FHWA Grants Exemptions to Drivers

The Federal Highway Administration used new authority granted by the Transportation Equity Act for the 21st Century to issue exemptions from federal standards to 24 truck drivers with deficient eyesight.

The 24 drivers all had exemplary safety records, but did not meet federal motor carrier safety standards which require drivers to have at least 20/40 vision in each eye.

The agency has been looking into how good vision must be to operate a truck safely ever since a 1992 test program which granted similar exemptions to 2000 drivers with impaired vision in one eye.

In response to a lawsuit filed by Advocates for Highway and Auto Safety in 1994, a federal court ruled that FHWA could not prove the program would not jeopardize safety and shut it down.



FHWA continued with its program anyway and later allowed the drivers who participated to continue driving even after the test ended.

Twelve more exemptions were issued in June by FHWA, after a Minnesota truck driver successfully challenged federal vision standards under the Americans with Disabilities Act.

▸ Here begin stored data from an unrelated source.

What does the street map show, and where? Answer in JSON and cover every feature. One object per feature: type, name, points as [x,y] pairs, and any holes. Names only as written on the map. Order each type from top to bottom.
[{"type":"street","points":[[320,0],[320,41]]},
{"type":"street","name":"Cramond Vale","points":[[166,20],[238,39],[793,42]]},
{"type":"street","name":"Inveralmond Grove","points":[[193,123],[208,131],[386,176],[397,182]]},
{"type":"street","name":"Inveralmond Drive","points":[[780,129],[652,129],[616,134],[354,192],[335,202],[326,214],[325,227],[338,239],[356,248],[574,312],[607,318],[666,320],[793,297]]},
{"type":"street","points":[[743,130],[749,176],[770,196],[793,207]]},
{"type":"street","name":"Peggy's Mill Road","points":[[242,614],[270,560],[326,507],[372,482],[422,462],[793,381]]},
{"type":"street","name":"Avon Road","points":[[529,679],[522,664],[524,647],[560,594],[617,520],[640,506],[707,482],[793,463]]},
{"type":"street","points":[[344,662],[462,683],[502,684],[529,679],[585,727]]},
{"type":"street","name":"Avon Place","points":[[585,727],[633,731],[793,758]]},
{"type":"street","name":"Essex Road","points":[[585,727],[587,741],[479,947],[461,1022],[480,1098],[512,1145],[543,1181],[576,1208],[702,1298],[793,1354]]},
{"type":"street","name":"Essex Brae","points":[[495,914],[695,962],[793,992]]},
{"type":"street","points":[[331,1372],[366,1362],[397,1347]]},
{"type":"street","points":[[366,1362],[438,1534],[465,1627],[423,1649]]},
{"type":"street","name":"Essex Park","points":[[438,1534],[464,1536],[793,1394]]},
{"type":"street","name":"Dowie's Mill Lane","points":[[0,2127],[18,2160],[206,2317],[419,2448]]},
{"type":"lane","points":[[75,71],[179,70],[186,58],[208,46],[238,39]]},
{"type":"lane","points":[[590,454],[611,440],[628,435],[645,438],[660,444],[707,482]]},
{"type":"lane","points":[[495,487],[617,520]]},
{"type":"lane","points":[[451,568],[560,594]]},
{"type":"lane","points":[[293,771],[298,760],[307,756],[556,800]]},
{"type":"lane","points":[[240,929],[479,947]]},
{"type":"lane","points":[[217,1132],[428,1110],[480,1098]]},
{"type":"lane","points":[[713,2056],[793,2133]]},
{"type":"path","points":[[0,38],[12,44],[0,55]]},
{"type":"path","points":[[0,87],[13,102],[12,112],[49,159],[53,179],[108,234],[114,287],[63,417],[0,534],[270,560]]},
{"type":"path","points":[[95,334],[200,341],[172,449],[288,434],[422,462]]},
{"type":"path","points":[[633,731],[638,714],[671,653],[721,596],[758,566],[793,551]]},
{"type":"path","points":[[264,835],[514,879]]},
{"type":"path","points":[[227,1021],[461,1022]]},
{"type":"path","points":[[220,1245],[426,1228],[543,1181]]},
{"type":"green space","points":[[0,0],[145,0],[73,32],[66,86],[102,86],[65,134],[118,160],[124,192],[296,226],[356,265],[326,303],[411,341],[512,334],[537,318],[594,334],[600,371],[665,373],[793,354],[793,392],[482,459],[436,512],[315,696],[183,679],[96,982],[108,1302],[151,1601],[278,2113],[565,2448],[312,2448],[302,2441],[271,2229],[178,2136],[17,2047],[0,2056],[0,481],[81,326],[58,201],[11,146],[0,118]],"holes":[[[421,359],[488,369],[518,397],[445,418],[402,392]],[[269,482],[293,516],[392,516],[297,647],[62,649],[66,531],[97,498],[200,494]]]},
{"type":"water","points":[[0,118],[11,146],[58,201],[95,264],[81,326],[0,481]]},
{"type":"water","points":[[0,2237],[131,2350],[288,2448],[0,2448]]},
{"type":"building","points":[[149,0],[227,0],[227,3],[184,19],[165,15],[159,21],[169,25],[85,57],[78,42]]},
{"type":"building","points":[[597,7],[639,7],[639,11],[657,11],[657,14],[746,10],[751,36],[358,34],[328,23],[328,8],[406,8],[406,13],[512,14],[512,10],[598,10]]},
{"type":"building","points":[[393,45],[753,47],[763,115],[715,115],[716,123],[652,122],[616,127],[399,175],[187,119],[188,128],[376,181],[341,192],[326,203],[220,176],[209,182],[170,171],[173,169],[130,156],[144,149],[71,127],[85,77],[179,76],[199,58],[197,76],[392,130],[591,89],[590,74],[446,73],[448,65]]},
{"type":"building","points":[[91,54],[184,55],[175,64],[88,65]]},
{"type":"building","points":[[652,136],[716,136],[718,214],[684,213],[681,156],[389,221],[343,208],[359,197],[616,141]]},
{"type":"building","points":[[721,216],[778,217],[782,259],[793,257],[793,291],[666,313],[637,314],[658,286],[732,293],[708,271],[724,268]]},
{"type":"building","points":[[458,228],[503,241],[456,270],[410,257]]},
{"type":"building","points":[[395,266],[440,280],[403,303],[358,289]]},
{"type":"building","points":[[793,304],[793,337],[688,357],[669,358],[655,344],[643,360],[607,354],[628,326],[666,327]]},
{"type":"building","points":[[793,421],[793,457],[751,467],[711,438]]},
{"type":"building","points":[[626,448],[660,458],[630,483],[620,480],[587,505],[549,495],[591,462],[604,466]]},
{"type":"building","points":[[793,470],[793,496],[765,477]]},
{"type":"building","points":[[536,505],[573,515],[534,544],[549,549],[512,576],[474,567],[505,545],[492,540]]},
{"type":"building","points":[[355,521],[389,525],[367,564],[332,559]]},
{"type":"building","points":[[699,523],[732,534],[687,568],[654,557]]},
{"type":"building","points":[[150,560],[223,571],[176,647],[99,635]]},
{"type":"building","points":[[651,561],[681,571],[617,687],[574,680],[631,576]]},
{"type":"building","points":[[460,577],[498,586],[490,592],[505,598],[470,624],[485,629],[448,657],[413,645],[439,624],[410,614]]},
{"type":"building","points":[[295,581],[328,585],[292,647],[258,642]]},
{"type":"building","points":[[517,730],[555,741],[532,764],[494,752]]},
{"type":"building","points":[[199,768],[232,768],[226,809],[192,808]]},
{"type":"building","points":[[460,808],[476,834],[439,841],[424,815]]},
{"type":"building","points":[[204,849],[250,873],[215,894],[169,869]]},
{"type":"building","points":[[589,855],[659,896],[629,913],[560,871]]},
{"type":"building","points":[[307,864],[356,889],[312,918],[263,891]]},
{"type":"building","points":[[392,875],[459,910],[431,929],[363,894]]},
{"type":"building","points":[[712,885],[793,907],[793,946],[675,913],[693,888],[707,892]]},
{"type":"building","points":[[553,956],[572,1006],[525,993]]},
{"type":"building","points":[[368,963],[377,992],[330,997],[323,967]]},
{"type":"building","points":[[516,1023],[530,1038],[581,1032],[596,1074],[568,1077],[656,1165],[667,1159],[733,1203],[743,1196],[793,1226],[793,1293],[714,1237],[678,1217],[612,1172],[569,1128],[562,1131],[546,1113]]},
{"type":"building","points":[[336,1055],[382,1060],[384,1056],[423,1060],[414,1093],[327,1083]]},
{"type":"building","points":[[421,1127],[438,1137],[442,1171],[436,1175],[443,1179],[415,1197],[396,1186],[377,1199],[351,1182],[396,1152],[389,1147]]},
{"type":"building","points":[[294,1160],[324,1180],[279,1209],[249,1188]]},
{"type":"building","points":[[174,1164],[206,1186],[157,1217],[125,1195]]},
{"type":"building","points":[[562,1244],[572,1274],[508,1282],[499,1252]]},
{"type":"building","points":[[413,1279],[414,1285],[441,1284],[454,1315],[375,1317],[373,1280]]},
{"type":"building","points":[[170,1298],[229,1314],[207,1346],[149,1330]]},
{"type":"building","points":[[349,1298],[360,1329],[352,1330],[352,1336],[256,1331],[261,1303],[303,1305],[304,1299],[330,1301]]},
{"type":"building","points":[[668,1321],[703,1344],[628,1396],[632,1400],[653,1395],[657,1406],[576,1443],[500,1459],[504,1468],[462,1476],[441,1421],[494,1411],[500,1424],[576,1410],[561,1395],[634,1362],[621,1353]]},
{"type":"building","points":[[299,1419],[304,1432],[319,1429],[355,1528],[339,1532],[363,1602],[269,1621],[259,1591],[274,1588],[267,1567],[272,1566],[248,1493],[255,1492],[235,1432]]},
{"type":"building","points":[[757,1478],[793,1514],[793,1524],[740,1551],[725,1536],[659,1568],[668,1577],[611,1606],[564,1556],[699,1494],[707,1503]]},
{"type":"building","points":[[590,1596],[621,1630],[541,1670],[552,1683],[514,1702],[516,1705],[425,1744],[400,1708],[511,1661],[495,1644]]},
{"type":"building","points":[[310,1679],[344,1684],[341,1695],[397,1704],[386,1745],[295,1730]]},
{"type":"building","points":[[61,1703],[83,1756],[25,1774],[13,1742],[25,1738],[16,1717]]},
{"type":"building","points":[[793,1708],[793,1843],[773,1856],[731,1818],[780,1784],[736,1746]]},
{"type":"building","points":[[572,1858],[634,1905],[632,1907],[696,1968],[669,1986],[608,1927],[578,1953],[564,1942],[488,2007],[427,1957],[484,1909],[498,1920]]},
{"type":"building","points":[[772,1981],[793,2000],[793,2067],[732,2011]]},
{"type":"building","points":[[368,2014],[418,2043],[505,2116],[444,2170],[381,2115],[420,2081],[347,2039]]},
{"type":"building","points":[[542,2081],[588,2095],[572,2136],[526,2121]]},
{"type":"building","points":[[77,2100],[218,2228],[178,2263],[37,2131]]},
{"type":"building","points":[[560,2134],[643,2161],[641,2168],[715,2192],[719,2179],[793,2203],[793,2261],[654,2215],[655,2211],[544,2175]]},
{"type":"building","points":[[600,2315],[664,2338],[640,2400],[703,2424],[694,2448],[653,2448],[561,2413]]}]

However, with the passage of TEA-21, the multi-billion dollar highway funding bill Congress passed earlier this year, FHWA was granted even more latitude to grant waivers and exemptions, not just of driver qualification rules like the vision requirements, but of other regulations like hours of service, maintenance and inspection standards as well.

"There’s a whole range of potential inquiries and requests under the new waiver provisions," said Paul Brennan, Director of FHWA's Office of Motor Carrier Research and Standards. "I think in the beginning we’ll probably be over-involved with the physical qualifications, primarily vision, but after that there are many other possibilities."